■ RECORDS FOR THIS TASK ■
---+---

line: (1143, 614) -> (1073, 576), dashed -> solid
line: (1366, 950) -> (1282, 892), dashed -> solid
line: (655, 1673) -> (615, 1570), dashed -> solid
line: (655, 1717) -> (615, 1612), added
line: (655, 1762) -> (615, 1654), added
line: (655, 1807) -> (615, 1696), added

---+---

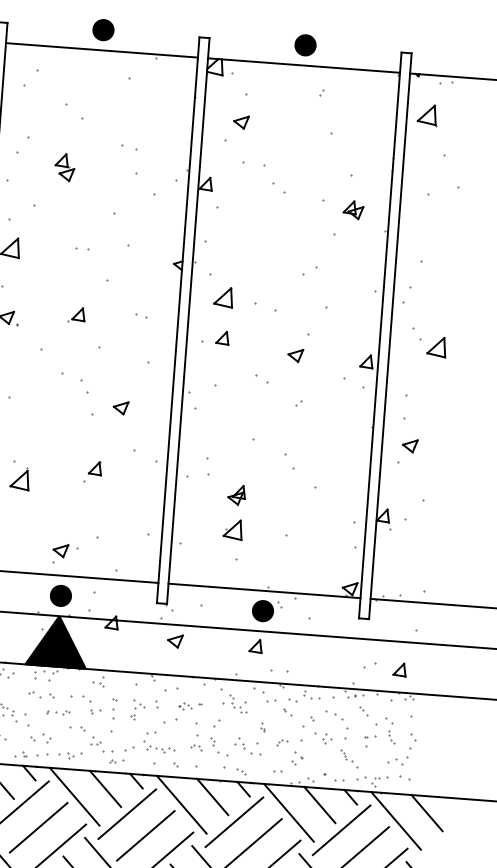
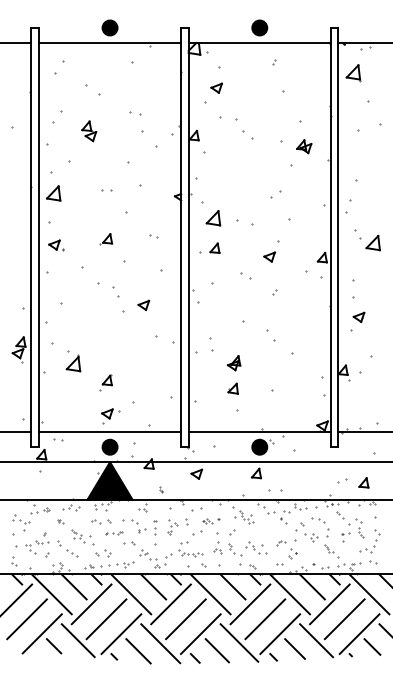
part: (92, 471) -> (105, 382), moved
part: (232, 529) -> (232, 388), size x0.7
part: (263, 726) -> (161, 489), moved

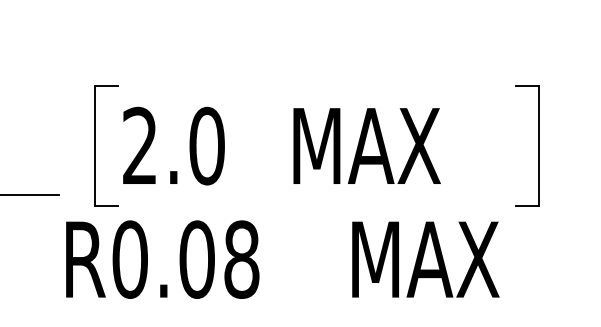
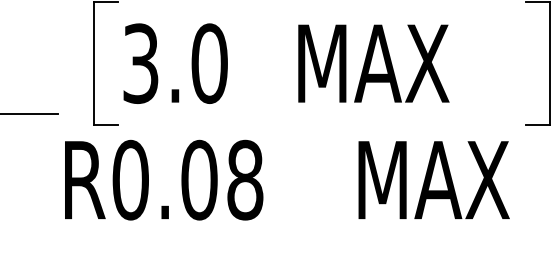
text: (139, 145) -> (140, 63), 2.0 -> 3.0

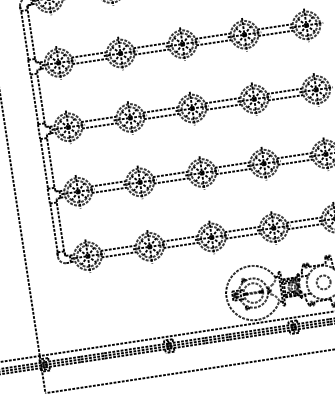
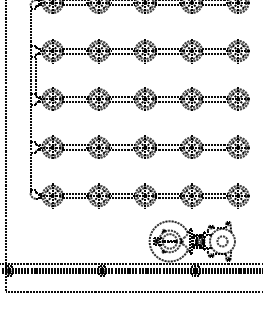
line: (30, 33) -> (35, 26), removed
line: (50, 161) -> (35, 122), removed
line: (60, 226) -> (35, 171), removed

---+---

■ TRY IT ■
From the listing, reproduce every line where the word "added" is present.

■ PROBLEM SOLUTION ■
line: (655, 1717) -> (615, 1612), added
line: (655, 1762) -> (615, 1654), added
line: (655, 1807) -> (615, 1696), added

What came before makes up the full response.